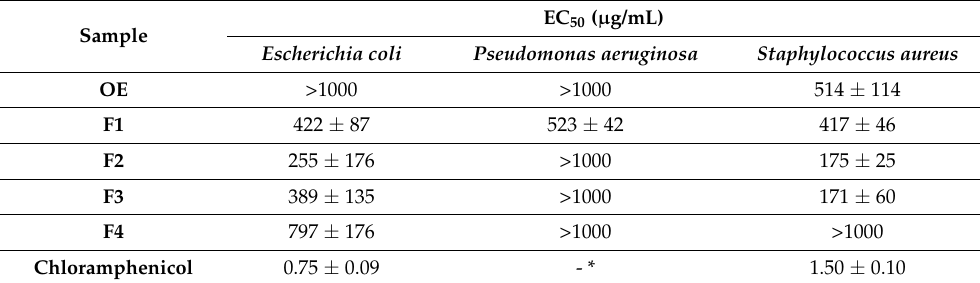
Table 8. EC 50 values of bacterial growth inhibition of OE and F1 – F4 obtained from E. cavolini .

==

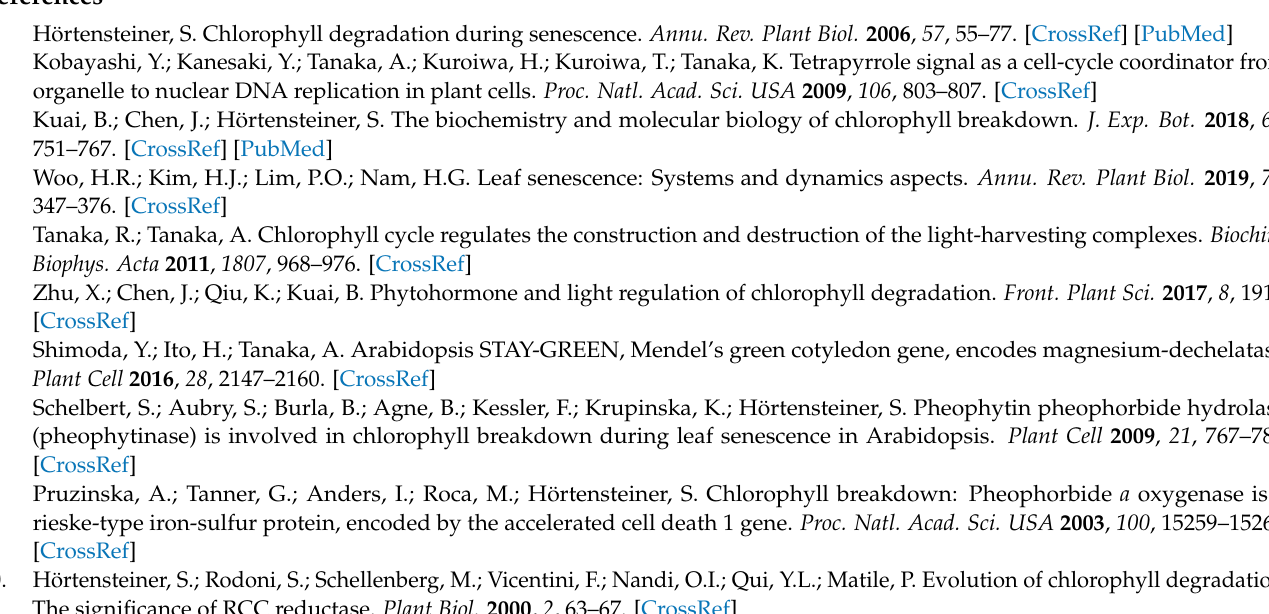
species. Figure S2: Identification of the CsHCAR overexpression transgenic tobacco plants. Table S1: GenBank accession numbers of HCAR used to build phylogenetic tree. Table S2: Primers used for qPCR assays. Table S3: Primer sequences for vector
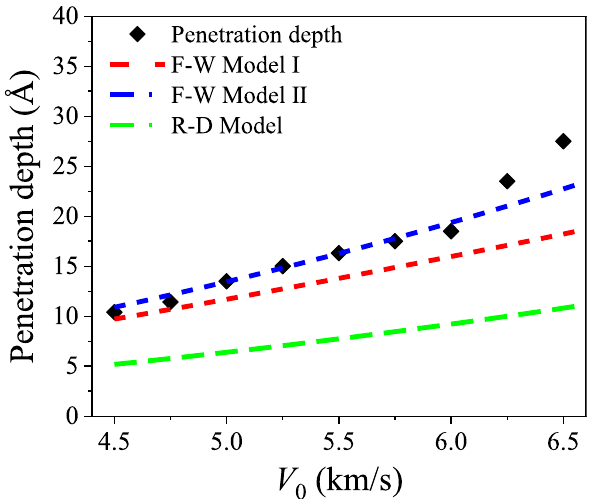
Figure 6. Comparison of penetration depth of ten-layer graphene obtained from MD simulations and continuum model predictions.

...

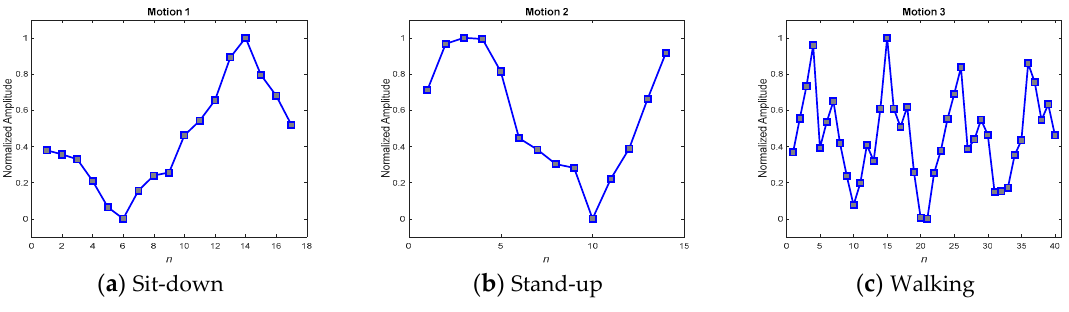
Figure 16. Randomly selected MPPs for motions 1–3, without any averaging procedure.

EXERCISE DIRECTIONS:
Once you have checked every line of the material above, return the ones that hold the string "obtained".

TASK ANSWER:
Table 8. EC 50 values of bacterial growth inhibition of OE and F1 – F4 obtained from E. cavolini .
Figure 6. Comparison of penetration depth of ten-layer graphene obtained from MD simulations and continuum model predictions.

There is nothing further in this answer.